Task goal: Return, exactly as written, every line from the first line of the data below through the line that contains "mistake to make, and".
++++ Provided records
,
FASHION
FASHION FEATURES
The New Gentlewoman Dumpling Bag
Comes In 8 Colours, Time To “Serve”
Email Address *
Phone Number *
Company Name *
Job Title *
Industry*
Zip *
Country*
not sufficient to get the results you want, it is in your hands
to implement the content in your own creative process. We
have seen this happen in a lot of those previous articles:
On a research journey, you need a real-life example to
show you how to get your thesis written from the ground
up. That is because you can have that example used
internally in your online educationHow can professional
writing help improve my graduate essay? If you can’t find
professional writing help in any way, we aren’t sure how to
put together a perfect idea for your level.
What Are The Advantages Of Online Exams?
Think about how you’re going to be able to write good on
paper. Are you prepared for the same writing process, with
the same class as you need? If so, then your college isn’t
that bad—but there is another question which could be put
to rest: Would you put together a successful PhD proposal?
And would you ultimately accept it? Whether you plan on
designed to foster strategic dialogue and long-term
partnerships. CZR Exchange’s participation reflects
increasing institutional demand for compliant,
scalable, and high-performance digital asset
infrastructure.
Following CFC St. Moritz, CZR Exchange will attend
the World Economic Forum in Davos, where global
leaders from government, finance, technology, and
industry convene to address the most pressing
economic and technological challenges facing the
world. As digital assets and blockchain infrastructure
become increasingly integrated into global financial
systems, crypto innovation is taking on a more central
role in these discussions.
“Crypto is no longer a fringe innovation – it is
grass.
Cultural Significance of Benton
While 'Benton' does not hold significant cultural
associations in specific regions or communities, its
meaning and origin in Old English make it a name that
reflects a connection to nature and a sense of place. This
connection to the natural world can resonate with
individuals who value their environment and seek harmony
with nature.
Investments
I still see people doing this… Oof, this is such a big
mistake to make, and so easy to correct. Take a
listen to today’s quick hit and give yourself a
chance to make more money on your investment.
++++++++
Reply:
,
FASHION
FASHION FEATURES
The New Gentlewoman Dumpling Bag
Comes In 8 Colours, Time To “Serve”
Email Address *
Phone Number *
Company Name *
Job Title *
Industry*
Zip *
Country*
not sufficient to get the results you want, it is in your hands
to implement the content in your own creative process. We
have seen this happen in a lot of those previous articles:
On a research journey, you need a real-life example to
show you how to get your thesis written from the ground
up. That is because you can have that example used
internally in your online educationHow can professional
writing help improve my graduate essay? If you can’t find
professional writing help in any way, we aren’t sure how to
put together a perfect idea for your level.
What Are The Advantages Of Online Exams?
Think about how you’re going to be able to write good on
paper. Are you prepared for the same writing process, with
the same class as you need? If so, then your college isn’t
that bad—but there is another question which could be put
to rest: Would you put together a successful PhD proposal?
And would you ultimately accept it? Whether you plan on
designed to foster strategic dialogue and long-term
partnerships. CZR Exchange’s participation reflects
increasing institutional demand for compliant,
scalable, and high-performance digital asset
infrastructure.
Following CFC St. Moritz, CZR Exchange will attend
the World Economic Forum in Davos, where global
leaders from government, finance, technology, and
industry convene to address the most pressing
economic and technological challenges facing the
world. As digital assets and blockchain infrastructure
become increasingly integrated into global financial
systems, crypto innovation is taking on a more central
role in these discussions.
“Crypto is no longer a fringe innovation – it is
grass.
Cultural Significance of Benton
While 'Benton' does not hold significant cultural
associations in specific regions or communities, its
meaning and origin in Old English make it a name that
reflects a connection to nature and a sense of place. This
connection to the natural world can resonate with
individuals who value their environment and seek harmony
with nature.
Investments
I still see people doing this… Oof, this is such a big
mistake to make, and so easy to correct. Take a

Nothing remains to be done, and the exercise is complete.